Rangers actually went into the summer with a clear route mapped out. Nils Koppen had identified and worked on a number of deals over a period of time, then it was announced he was leaving. Even after that, he stayed on for roughly a month or so to try and make sure there was some sort of handover to Thelwell and Purdy on the recruitment side.
The idea seems to have been continuity: Koppen would help finish the business he had in motion, while the new structure bedded in. In theory, that should have meant a relatively smooth transition. In reality, almost all of that work ended up in the bin.
A gap between recruitment and the manager
By the time Russell Martin was properly in the building and looking at the squad, it was obvious he wanted a very different profile of player to what had been lined up. According to the account, pretty much every deal Koppen had been pushing was knocked back because they didn’t fit what Martin had in mind.

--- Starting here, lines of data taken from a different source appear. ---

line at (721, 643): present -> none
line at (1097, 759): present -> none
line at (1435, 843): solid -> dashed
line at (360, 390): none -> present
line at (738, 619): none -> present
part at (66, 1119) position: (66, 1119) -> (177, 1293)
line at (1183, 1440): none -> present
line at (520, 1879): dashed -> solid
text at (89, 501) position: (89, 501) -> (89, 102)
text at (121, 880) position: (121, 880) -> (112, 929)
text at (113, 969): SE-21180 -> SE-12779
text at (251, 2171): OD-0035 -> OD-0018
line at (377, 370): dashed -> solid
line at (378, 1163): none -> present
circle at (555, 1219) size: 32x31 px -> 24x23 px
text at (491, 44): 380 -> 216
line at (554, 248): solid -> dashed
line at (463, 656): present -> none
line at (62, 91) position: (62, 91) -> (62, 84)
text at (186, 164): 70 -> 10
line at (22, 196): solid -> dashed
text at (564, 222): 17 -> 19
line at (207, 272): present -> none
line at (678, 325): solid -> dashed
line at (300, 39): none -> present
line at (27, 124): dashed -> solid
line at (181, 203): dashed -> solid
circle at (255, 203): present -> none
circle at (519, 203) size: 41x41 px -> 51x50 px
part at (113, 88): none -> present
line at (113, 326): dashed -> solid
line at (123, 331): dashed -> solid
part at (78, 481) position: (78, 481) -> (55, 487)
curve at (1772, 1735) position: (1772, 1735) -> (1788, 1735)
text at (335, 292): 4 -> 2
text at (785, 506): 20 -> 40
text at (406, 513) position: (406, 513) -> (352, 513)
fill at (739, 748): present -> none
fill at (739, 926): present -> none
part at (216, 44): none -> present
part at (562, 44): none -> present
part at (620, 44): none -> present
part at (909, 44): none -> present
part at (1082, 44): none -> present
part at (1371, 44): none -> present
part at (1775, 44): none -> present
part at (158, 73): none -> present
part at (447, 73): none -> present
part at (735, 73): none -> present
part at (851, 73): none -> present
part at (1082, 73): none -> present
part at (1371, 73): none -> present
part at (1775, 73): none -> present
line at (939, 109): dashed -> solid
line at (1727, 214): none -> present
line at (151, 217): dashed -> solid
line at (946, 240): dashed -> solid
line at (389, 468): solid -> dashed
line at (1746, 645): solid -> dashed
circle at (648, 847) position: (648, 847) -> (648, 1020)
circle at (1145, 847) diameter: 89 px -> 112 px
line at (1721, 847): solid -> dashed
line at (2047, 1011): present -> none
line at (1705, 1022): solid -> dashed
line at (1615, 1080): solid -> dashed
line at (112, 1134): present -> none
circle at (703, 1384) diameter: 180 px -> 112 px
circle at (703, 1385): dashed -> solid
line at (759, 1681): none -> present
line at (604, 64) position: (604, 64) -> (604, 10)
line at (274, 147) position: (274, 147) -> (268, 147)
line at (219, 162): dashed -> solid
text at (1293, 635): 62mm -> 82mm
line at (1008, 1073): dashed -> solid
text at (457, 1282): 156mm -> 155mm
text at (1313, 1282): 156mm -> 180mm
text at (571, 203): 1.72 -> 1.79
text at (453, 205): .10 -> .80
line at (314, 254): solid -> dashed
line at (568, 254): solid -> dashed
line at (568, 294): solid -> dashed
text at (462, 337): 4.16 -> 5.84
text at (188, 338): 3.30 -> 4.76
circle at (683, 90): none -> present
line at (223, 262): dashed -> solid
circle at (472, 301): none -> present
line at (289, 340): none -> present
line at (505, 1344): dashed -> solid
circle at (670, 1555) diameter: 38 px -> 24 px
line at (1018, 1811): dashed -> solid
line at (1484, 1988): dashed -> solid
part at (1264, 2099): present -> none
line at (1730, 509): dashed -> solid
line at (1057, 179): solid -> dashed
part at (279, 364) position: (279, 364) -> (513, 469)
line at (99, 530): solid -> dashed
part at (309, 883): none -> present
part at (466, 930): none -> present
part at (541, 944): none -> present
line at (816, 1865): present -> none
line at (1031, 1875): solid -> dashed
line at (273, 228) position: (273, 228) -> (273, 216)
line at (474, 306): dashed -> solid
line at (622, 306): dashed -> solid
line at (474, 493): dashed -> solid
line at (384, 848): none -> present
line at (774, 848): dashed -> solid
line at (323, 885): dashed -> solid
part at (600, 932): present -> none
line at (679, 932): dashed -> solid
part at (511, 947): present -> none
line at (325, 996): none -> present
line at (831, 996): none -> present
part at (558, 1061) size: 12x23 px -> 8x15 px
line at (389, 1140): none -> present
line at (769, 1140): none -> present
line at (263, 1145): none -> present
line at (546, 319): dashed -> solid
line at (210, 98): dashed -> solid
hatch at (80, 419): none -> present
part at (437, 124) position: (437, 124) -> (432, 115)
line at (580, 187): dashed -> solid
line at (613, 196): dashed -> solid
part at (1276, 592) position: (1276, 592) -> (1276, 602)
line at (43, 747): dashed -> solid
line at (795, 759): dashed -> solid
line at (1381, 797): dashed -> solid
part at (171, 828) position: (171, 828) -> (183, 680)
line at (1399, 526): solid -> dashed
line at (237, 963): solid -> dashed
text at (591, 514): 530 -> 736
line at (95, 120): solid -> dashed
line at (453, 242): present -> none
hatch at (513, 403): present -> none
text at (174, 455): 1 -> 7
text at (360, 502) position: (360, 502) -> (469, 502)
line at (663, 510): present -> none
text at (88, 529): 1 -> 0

That would be fine if the timing had been right. The real problem is that a big chunk of the existing squad had already been moved on. Martin had made his calls on who wasn’t in his plans, players had started sorting out moves elsewhere, and there was no easy way to roll that back. So you end up with a squad being emptied while the replacement plan is effectively reset to zero.
The recruitment team suddenly find that months of prep work are basically wasted. The list of names, the phone calls, the groundwork with agents, all of it becomes background noise because the manager wants something else. That is exactly how you end up in a scramble late in the window.
Scrambling for alternatives and English market reliance
At that point, it falls on Thelwell, Purdy and Martin to try and build a new list at speed. Naturally they lean on what they know best and who they can get on the phone quickly, which means a heavy focus on contacts in England. You can see why that happens, but it narrows the market and ramps up the pressure when time is short.
They did apparently try to go back to some of Koppen’s original targets, but football moves fast. Once players feel they’ve been messed about or left waiting, they don’t just sit on their hands. By the time Rangers circled back, some targets had already signed elsewhere, others had decided they weren’t interested after how things had been handled.
That’s how a window that started with a joined-up plan ends up looking disjointed from the outside. Not because there was no thinking at all, but because the club changed direction halfway through and couldn’t keep everyone aligned: recruitment, the manager and the players we were trying to sign.